Michael Menninger says
I thought the same thing. You do add it back to the pan to "coat with the sauce" and bring it to a simmer.
However, if you've "diced" the chicken (I wouldn't dice it though, it'd cut into bite-sized pieces) then you should have small even (cubed?) pieces that should cook nicely in 8 minutes. Tenderloins are thinner than a full breast.
The insides will also continue to "cook" while sitting in a bowl waiting to be added back in later.
Michelle G says
I made this for dinner tonight and it was great! So quick and easy and delicious too!
I did make a few substitutions based on what we had on hand: I used 1% milk instead of 2% and with the addition of heavy cream and using butter, I don't feel like I missed out on any richness or creaminess. I also used a frozen mixed veggie blend with peas, corn, carrots and green beans and it worked great!
Thanks for the dinner inspiration tonight! :)
I think im goin to try this. I wonder what would go well with this on the side
Helen Fletcher says
Yes, this is great - it's called Creamed Chicken if you are older than 27.
Philip Shapiro says
If you grew up in the 50's - 60's then you'll recognise this, basically, as Chicken Ala King and you probably still crave it. If you didn't, then make this and learn! If possible, eat it while watching The Twilight Zone on Netflix.
Nikki Krakauer says
Chicken ala king needs red peppers (aka pimiento), and mushrooms. No carrots, or corn, just peas, in a white roux.
This was my first time making this and im happy i tried your recipe!
LUV those oldies but goodies! This is a tasty, quick and pretty healthy recipe. I've served it several different ways....over biscuits, over rice, and also over egg noodles. Thank you. :-)

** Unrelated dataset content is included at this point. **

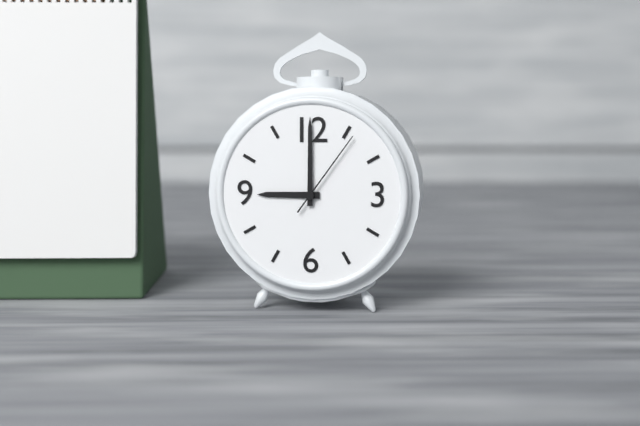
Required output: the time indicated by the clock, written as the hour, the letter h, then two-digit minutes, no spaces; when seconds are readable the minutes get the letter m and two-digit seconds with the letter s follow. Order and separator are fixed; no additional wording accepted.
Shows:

My husband cannot have milk or cheese products. He's lactose intolerant. What can I use to thicken the filling instead of using the milk and cream?
Thank you :)
Christina Lane says
Do you have a great almond milk substitute that you use? You need something unflavored. Like, no coconut milk or vanilla soy milk. Unflavored alternative milk.
Mike G says
I bet a thick chick pot pie filling in a toasty pita pocket would be awesome.....going to try it.